‘Sex addiction’ more demeaning of women than Tiger Woods or Jesse James
It looks like Sandra Bullock’s marital woes are once again getting some press attention. Michelle “Bombshell” McGee, the original paramour to come forward with allegations of Jesse James’ shenanigans, apparently wants to have some “girl talk.”
As the nightmare continues for Sandra Bullock, Michelle “Bombshell” McGee tells Life & Style she wants to meet the Oscar-winning actress in person. “I would like to sit down with Sandra and speak one-on-one,” she says. “I’d let her ask me questions, and I would be honest and open with her about the affair. If that would help her heal, I would do it.”
Good idea? Bad idea? Yet another callous publicity stunt? Would she try and explain that Jesse James was or was not a “sex addict?” Who knows what McGee is up to, but she is indeed up to something—and always has been. So too with all the women linked to Tiger Woods. They too were up to something, however wrong or misguided their plans may have been.
But these women were not merely addictive substances waiting around to ensnare susceptible men into degrading lives as “sex addicts,” “addicts” who would then have to cruise the social scene for their next fix. I don’t want to overstate the obvious but, instead, these women were just people; intentional subjects who can’t be reduced to being nothing more than a passive object or alluring vessel. And once you see women as people (doh!) the whole concept of “sex addiction” falls apart into a tired cliche of male dominance and privilege.
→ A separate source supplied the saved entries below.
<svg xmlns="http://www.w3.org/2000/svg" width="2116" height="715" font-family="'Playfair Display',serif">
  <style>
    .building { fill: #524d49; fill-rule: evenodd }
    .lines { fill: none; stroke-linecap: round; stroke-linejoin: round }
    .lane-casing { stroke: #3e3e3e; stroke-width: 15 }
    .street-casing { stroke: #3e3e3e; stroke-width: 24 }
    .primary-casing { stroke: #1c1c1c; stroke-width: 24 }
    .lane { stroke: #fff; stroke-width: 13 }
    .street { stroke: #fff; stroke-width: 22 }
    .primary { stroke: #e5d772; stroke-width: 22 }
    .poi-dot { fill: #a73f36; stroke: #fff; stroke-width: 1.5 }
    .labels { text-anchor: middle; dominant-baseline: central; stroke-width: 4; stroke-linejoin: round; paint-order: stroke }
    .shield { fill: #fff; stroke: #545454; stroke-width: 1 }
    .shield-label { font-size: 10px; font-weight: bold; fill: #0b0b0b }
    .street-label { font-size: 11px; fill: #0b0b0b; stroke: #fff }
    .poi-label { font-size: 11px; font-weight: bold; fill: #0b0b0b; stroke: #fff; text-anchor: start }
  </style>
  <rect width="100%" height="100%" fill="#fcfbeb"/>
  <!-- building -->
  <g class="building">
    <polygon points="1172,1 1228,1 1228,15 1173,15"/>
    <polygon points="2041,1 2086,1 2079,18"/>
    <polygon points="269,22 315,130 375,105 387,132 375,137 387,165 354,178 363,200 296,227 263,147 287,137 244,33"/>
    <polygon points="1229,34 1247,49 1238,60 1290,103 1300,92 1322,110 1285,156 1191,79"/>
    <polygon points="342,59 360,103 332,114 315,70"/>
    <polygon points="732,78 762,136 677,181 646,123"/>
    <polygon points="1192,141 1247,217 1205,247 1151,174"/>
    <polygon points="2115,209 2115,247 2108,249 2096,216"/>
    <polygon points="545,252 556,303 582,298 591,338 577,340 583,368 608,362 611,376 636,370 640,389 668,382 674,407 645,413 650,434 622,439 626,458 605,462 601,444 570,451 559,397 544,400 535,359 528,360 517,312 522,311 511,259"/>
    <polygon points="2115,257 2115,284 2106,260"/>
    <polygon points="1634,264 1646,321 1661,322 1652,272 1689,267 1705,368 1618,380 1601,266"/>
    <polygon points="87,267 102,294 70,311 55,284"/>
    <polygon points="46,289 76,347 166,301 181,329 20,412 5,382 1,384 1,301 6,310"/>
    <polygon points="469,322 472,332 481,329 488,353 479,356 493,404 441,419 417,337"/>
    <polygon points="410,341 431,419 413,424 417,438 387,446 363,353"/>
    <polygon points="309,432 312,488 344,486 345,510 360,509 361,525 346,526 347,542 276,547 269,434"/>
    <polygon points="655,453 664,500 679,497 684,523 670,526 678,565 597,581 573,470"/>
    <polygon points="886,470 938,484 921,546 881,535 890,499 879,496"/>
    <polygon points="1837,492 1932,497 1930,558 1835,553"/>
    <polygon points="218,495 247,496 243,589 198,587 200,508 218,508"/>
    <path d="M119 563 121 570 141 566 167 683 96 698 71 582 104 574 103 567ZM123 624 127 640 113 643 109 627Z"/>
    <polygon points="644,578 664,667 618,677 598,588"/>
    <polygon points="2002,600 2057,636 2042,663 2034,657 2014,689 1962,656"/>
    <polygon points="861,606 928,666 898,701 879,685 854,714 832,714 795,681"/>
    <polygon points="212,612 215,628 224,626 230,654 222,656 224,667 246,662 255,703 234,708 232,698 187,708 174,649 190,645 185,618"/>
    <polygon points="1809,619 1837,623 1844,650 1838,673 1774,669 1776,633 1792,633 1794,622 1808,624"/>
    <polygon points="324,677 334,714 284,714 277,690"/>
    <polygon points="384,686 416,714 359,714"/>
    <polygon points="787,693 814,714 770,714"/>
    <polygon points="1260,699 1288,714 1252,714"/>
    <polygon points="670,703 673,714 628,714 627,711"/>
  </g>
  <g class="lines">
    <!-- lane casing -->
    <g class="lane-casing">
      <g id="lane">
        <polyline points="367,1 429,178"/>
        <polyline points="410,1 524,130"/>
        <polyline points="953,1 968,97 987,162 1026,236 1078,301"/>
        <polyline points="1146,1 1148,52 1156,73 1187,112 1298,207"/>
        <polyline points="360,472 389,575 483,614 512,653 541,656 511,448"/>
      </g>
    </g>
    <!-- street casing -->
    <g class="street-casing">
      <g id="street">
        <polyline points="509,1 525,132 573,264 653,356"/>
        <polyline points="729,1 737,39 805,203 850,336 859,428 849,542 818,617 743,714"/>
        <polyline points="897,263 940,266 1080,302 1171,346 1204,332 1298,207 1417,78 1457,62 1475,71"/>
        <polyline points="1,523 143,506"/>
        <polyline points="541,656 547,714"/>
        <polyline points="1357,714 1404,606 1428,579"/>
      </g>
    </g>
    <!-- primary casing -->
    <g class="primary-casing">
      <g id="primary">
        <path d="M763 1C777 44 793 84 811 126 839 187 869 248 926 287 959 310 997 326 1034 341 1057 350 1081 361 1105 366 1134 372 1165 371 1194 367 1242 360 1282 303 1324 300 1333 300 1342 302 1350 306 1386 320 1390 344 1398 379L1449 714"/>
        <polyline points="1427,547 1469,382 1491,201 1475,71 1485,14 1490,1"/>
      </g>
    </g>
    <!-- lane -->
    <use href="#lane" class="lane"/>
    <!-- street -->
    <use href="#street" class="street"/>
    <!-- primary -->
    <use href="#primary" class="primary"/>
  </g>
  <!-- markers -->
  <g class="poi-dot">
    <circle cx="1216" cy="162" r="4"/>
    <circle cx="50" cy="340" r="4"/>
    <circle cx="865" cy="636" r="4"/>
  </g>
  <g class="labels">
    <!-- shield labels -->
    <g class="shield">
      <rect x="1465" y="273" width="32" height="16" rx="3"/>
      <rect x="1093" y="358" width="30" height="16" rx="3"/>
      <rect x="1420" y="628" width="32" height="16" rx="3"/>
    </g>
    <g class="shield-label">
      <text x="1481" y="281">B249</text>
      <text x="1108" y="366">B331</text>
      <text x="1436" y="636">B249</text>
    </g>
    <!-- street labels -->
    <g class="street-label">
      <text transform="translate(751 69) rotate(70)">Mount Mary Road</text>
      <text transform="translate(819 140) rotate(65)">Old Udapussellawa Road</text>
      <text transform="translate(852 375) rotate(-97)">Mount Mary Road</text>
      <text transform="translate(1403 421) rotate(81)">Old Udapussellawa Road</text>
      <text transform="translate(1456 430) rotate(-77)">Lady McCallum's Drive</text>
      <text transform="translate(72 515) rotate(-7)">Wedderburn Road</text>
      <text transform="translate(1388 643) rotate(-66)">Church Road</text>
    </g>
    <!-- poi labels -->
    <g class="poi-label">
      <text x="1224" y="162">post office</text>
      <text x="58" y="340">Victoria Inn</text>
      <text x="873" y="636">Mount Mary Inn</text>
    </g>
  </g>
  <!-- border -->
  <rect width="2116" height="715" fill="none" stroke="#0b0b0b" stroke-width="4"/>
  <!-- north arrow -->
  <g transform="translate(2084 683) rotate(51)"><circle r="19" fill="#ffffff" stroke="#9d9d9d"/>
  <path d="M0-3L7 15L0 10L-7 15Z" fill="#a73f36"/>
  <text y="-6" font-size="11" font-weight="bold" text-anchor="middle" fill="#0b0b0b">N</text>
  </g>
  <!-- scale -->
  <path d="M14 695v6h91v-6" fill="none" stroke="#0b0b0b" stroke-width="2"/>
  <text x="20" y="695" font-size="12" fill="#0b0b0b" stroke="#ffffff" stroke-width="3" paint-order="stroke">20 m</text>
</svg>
It’s all about whether addiction is going to be an inclusive metaphor for all problems with compulsive behavior and irresistible impulses, or whether is is going to remain a rather specialized concept covering things like drug addiction. Clearly, I’m in favor of the later. So too is a neuroeconomist named Don Ross who has a new book chapter titled “Economic Models of Pathological Gambling.” In it he makes a compelling case for us to think about pathological gambling as a genuine and not metaphorical addiction. At the same time he contrasts how sex with other people, even when done to a compulsive extreme, is not an addiction (which is not to say it is not a problem—it can be—just that it is not an addiction). He says,
“Sex has a number of crucial disanalogies with targets of addiction. One of these is that the fine manipulation of the reward contingency is not under the individual’s own control”
In other words, an addict controls the jolt of surprise from the slot machine, the bender in the bottle, the high in the needle. That is how the “targets of addiction” gain control over a person’s motivational systems. But that “fine manipulation of the reward contingency” is not present for sexual pleasures with another person because, well, they are another person. To call Tiger or Jesse a “sex addict” is to say that the women they were with had no say in the matter, no part in constructing the experience. And that is just not a good thing to do.
So, keep in mind that every time you go along with calling Tiger or Jesse a “sex addict,” or doing the same with someone in you life who can’t keep it zipped, you are complicit in erasing the women who also participated, complicit in denying the choices we all need to make about what to do with our desires.